Most AI-powered robots today use cameras to understand their surroundings and learn new tasks, but it’s becoming easier to train robots with sound too, helping them adapt to tasks and environments where visibility is limited. 

Though sight is important, for some of our daily tasks, sound is actually more helpful, like listening to onions sizzling on the stove to see if the pan is at the right temperature. Training robots with audio has only been done in highly controlled lab settings, however, and the techniques have lagged behind other fast robot-teaching methods.

Researchers at the Robotics and Embodied AI Lab at Stanford University set out to change that. They first built a system for collecting audio data, consisting of a gripper with a microphone designed to filter out background noise, and a GoPro camera. Human demonstrators used the gripper for a variety of household tasks, then used this data to train robotic arms how to execute the task on their own. The team’s new training algorithms help robots gather clues from audio signals to perform more effectively. 

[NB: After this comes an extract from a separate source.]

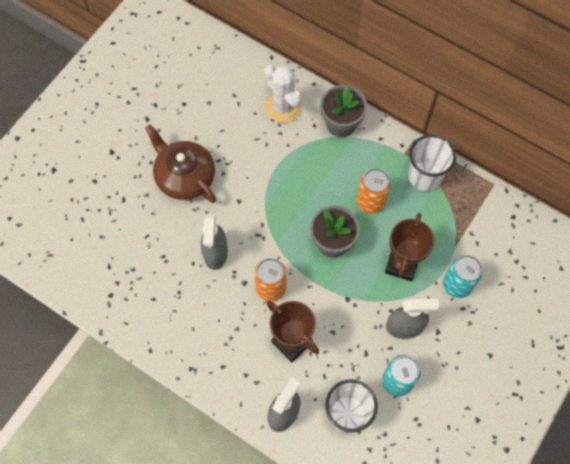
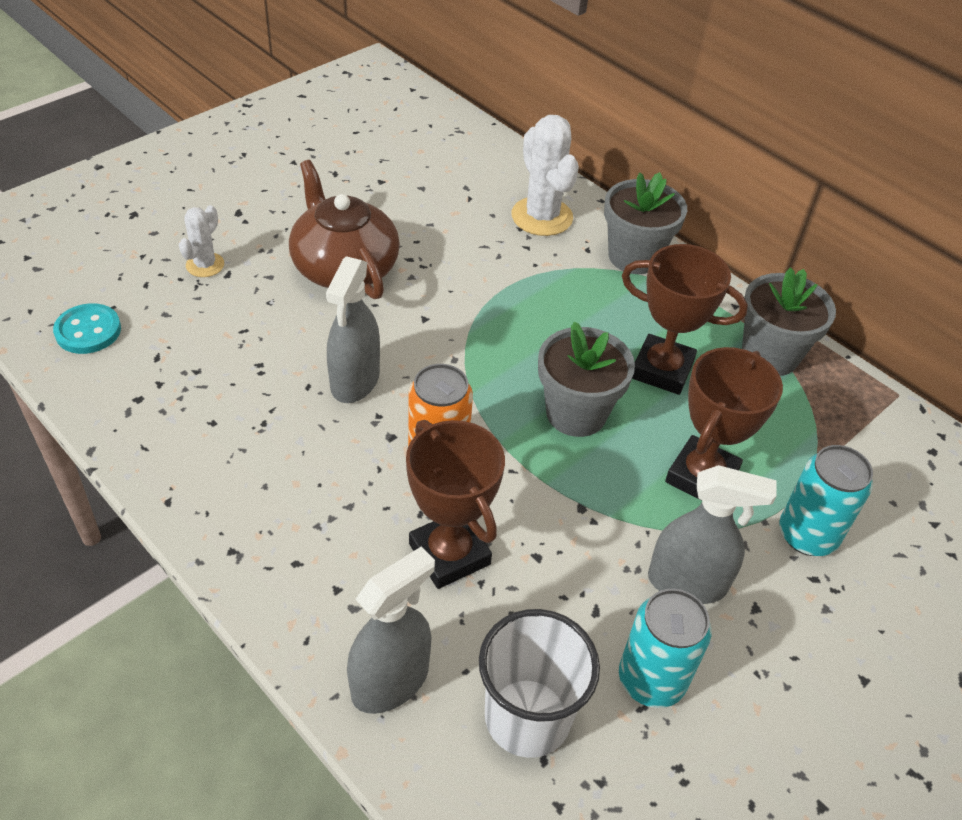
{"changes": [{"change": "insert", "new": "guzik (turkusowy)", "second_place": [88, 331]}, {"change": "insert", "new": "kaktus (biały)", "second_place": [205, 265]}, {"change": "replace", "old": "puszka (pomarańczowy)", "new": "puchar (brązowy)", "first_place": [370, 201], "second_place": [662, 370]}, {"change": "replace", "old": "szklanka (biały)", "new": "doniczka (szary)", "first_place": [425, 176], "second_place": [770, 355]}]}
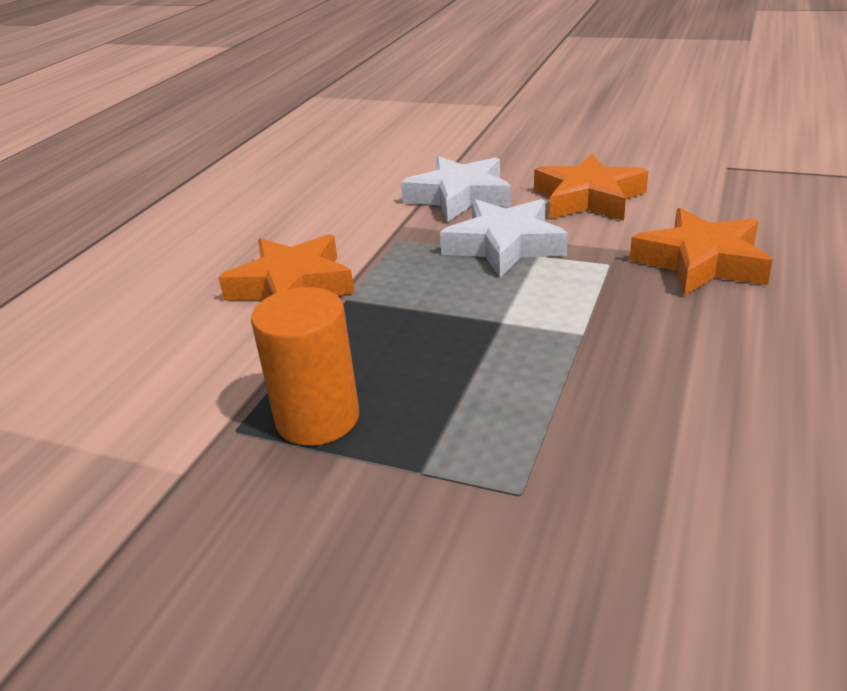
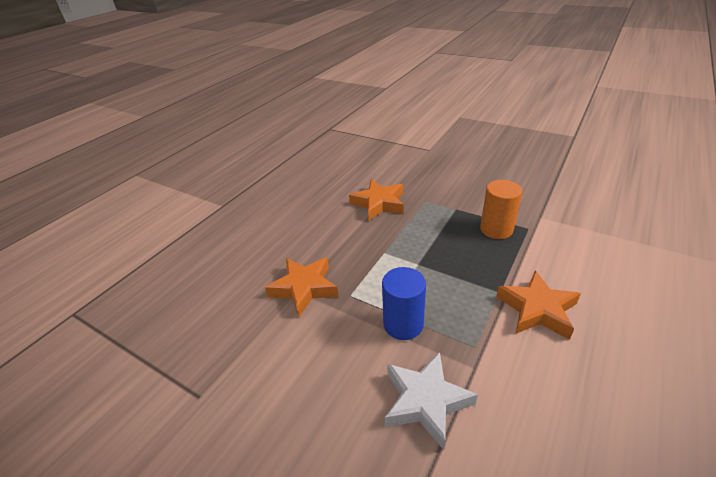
{"changes": [{"change": "move", "old": "gwiazda (pomarańczowy)", "first_place": [588, 198], "second_place": [379, 203]}, {"change": "replace", "old": "gwiazda (biały)", "new": "walec (niebieski)", "first_place": [504, 245], "second_place": [403, 324]}]}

“Thus far, robots have been training on videos that are muted,” says Zeyi Liu, a PhD student at Stanford and lead author of the study. “But there is so much helpful data in audio.”

To test how much more successful a robot can be if it’s capable of “listening”, the researchers chose four tasks: flipping a bagel in a pan, erasing a whiteboard, putting two velcro strips together, and pouring dice out of a cup. In each task, sounds provide clues that cameras or tactile sensors struggle with, like knowing if the eraser is properly contacting the whiteboard, or if the cup contains dice or not. 

After demonstrating each task a couple hundred times, the team compared the success rates of training with audio versus only training with vision. The results, published in a paper on arXiv which has not been peer-reviewed, were promising. When using vision alone in the dice test, the robot could only tell 27% of the time if there were dice in the cup, but that rose to 94% when sound was included.

It isn’t the first time audio has been used to train robots, Liu says, but it’s a big step toward doing so at scale. “We are making it easier to use audio collected ‘in the wild,’ rather than being restricted to collecting it in the lab, which is more time-consuming.” 

The research signals that audio might become a more sought-after data source in the race to train robots with AI. Researchers are teaching robots quicker than ever before using imitation learning, showing them hundreds of examples of tasks being done instead of hand-coding each task. If audio could be collected at scale using devices like the one in the study, it could provide an entirely new “sense” to robots, helping them more quickly adapt to environments where visibility is limited or not useful.

“It’s safe to say that audio is the most understudied modality for sensing” in robots, says Dmitry Berenson, associate professor of robotics at the University of Michigan, who was not involved in the study. That’s because the bulk of robotics research on manipulating objects has been for industrial pick-and-place tasks, like sorting objects into bins. Those tasks don’t benefit much from sound, instead relying on tactile or visual sensors. But, as robots broaden into tasks in homes, kitchens, and other environments, audio will become increasingly useful, Berenson says.

Consider a robot trying to find which bag contains a set of keys, all with limited visibility. “Maybe even before you touch the keys, you hear them kind of jangling,” Berenson says. “That’s a cue that the keys are in that pocket, instead of others.”

Still, audio has limits. The team points out sound won’t be as useful with so-called soft or flexible objects like clothes, which don’t create as much usable audio. The robots also struggled with filtering out the audio of their own motor noises during tasks, since that noise was not present in the training data produced by humans. To fix it, the researchers needed to add robot sounds–whirs, hums and actuator noises–into the training sets so the robots could learn to tune them out. 

The next step, Liu says, is to see how much better the models can get with more data, which could mean more microphones, collecting spatial audio, and adding microphones to other types of data-collection devices.